Text segment:
== == ==

Glass vivs look very new and modern, even when they are old. They are sleek, fit with any colour scheme and look like the cats nads! A professionally made glass vivarium is, potentially, the centre piece of any room. They can be sterilised and will not react to water. They are the unit of choice for amphibians and will hold water to allow fully amphibious inmates to be kept. Water spills do not affect them. Modern, toughened glass units are fairly durable and will tolerate a degree of rough treatment. They generally come prefitted with holes and access points for all of the commonly used appliances and bits and pieces. 
On the negative side, glass vivs are more breakable than wooden ones, they are normally not adaptable to different configurations of equipment and they are more difficult to repair when damaged. They do not retain heat as well as wooden vivariums and can crack if inappropriate undertank heating or spotlights are used. Many of the other negatives are covered in the wooden vivarium section.
I think, in conclusion, that each type has a use. In commercial displays wooden vivariums are not used as much as glass. In retail settings, glass looks better and makes the inhabitant look more appealing. Most new installs are metal and glass. For home, DIY projects, wooden vivariums will always hold sway but my advice is to use plywood, not composite boards. Lacquer them and them relacquer them. 
There are other materials used in the construction of vivariums and each of them have pros and cons but I think, in years to come, both wood and glass may struggle in the face of better performing alternatives such as plastics and fibreglass.
Just wanted to throw this out and see what you thought.


----------



## my_shed (Jan 5, 2011)

Personally i make all my vivs in a hybrid format now, wooden vivs lined with glass. The best of both worlds! Strong, waterproof, insulative and fit for purpose. Downsides are they're not easily modifiable, and the cost, getting 70mm holes cut is costly, and i'm effectively doubling my materials cost. On the other hand, my vivs should last for many years, despite the high humidity present.

Dave


----------



## ayrton (Apr 22, 2012)

I use fish tanks for anfibians and wooden for snakes as they look good and are easy to adapt I like plastic but they arnt as easy to change it screw things to I was going to build my viv from plastic and aluminium but it would not have been strong enough or as easy to screw things to


----------

== == ==

Dataset extract:
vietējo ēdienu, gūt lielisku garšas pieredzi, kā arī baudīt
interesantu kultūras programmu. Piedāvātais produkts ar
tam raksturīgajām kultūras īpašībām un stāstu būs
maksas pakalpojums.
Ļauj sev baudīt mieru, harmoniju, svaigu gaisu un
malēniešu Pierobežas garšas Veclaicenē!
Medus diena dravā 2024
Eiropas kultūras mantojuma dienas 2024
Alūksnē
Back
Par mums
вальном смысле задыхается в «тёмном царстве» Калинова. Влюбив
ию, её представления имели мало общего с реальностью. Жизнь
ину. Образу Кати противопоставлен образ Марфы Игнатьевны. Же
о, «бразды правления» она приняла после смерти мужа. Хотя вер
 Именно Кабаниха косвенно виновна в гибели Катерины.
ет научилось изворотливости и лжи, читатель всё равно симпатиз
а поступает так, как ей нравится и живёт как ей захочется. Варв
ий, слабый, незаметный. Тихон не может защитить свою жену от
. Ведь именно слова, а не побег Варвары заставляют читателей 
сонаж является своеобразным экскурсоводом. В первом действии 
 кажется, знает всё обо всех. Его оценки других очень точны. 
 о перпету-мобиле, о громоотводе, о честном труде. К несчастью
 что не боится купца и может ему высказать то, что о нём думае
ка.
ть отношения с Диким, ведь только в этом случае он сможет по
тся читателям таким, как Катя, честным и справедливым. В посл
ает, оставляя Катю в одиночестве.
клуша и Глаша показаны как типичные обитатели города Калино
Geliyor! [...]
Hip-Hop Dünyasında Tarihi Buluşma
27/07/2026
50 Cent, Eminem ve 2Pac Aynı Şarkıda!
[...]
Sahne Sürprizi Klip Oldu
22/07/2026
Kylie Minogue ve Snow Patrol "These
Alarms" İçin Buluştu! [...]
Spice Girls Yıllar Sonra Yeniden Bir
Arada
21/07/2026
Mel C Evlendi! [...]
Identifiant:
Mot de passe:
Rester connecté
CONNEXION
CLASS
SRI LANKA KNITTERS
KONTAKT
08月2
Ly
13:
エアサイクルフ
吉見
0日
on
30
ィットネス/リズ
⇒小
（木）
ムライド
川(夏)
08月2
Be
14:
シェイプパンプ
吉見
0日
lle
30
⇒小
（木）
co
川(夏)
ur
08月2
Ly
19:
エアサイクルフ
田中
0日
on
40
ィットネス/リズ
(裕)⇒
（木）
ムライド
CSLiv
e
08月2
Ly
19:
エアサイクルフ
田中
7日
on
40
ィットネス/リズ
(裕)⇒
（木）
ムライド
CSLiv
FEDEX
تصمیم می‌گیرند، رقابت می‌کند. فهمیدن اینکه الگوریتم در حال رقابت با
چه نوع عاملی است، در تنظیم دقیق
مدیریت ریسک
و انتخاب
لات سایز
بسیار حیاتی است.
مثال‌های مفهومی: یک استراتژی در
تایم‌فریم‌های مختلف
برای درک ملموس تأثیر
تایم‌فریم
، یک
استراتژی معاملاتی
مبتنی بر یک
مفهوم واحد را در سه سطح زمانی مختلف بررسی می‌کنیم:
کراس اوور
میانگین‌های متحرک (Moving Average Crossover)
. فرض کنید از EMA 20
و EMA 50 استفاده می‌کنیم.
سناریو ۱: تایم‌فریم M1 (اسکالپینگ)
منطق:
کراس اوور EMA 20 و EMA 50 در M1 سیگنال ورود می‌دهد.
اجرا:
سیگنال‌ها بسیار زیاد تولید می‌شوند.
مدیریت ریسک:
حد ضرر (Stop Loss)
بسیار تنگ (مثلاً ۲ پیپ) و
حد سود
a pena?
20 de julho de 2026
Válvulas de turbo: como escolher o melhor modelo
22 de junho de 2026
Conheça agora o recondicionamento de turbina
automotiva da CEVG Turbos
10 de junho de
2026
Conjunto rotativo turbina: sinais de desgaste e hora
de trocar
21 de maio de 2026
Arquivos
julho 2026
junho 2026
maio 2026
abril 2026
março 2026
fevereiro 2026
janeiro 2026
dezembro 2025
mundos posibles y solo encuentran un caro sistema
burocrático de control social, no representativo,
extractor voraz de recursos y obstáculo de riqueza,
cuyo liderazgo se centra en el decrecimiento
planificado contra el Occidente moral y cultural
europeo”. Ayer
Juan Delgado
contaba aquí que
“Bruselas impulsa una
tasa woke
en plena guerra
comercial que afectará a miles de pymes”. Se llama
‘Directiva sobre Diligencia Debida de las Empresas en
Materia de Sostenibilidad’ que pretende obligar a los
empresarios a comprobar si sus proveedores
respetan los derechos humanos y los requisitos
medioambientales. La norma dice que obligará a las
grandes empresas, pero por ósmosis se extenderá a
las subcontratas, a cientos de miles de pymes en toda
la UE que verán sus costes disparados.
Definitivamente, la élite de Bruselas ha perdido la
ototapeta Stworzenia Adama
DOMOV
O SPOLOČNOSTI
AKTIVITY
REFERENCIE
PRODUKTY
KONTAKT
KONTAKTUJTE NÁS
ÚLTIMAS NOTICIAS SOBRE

== == ==

To-do item:
Decide whether each statement below agrees with the vivarium discussion, answering yes or no and quoting the words of the discussion that settle it.
1. Glass vivariums hold heat better than wooden ones.
2. For home DIY projects, plywood is recommended over composite boards.
3. The hybrid vivariums described are wooden vivariums lined with glass.

Completed task:
1. No: "They do not retain heat as well as wooden vivariums"
2. Yes: "my advice is to use plywood, not composite boards"
3. Yes: "wooden vivs lined with glass"